In the first week since CycleStreets has gone live we have received over 100 items of feedback from users.

Most of the replies have been concerned with the quality of the routes produced by the Journey Planner. While some people were highly satisfied with the routes generated there were more complaints about the routes being very strange. Most of the dissatisfaction  seems to be with route planning in hilly areas, and where the base maps we are using are incomplete. Most of the satisfaction with the planned routes lies in the built up areas where the map data is much more complete.

We are responding to this feedback as quickly as we can. We have already made several changes, for instance to improve the searching for addresses and postcodes. We have also got a way of marking routes as having known problems that we acknowledge need fixing.

CycleStreets has ‘grown up’ in Cambridge which is flat and urban, and initially those are the types of route that it will handle best. In Cambridge, where we once had a ban on cycling in the centre of the city, there are a few places where it is quicker to get off your bike and walk a short stretch and remount. This is why on the Journey Planner page there is an option to ‘Include routes requiring a dismount’. Now we have gone national we have discovered that using this setting means that the route planner is too eager to include footpaths in the route listing. We are going to review this option and hopefully make the way it handles it a bit more intelligent so that for instance it will allow one or two dismounts on a route rather than either none or  very many.
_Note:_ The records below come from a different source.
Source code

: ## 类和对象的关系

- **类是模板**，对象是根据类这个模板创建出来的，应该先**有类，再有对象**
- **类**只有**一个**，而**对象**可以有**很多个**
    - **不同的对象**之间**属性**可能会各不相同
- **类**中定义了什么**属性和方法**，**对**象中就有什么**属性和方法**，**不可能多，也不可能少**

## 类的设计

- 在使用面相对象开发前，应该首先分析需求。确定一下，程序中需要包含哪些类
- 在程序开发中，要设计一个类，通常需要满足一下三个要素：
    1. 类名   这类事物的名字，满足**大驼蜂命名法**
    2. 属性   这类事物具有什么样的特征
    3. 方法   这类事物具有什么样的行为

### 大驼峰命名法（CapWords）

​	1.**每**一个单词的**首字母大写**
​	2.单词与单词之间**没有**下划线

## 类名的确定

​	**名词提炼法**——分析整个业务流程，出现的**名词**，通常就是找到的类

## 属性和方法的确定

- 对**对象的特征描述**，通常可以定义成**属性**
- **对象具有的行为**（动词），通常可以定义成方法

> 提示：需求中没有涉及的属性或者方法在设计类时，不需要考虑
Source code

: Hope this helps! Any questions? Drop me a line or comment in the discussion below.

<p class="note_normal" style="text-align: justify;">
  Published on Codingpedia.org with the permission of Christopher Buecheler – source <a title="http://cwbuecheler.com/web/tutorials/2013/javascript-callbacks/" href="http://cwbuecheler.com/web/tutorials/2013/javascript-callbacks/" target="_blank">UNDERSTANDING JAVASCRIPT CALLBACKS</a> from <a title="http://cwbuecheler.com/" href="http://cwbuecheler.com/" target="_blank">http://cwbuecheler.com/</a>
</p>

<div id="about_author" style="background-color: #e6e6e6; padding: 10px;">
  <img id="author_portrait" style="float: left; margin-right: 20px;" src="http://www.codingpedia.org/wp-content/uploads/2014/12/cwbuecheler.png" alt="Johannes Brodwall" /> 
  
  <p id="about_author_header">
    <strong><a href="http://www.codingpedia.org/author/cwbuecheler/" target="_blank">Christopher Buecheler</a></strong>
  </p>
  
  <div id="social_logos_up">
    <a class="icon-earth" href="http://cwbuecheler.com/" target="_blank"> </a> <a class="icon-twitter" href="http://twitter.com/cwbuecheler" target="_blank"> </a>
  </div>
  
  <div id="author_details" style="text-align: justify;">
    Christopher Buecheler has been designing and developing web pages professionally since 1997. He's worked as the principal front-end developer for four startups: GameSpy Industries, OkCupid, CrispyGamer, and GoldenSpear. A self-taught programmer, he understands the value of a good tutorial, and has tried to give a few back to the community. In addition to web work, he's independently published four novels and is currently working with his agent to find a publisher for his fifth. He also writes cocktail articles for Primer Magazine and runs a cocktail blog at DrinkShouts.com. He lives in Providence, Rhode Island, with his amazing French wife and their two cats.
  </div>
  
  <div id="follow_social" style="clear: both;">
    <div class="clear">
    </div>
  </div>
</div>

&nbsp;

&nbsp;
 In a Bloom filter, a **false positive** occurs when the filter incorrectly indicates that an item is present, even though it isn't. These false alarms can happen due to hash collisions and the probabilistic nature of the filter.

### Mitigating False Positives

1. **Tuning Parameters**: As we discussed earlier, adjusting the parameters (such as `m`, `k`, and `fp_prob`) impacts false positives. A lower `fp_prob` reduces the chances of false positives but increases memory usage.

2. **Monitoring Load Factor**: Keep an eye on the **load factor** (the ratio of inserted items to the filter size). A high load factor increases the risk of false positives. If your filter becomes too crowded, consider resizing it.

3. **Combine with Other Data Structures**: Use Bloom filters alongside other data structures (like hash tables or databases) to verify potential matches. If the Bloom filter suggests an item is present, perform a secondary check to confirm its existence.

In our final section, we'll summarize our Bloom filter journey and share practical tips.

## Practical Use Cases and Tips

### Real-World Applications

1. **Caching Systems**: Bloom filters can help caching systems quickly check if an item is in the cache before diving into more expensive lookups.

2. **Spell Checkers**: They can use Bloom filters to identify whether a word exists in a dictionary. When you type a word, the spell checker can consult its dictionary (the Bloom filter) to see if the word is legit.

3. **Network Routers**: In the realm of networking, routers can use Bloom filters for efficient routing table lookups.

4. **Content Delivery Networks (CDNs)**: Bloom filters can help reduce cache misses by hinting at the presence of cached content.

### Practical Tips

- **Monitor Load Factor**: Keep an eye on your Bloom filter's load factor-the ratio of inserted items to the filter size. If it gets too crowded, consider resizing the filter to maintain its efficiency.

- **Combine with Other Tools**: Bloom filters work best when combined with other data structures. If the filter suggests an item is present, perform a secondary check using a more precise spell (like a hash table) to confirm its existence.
Our basemaps are provided by a comminuty project known as openstreetmap.org. In most large urban areas of the country their data is complete and up to date. With a few exceptions, their maps are more likely to be complete where there is a large population and so this means that rural locations are sometimes have rather bare maps. So for the time being we can’t pretend to offer good routing in these areas. Currently we don’t have an automatic way of acknowledging this in our system.

We have had a very warm response to the look of the website and how easy it is to plan a route. We have had to make only a few changes to make sure the system works on as wide a set of computers and operating systems as possible, and we’ve already had several requests for a mobile ‘phone version.  It is also satisfying to have new contributors to our Photomap which will hopefully will transform it from a Cambridge focussed to more national system.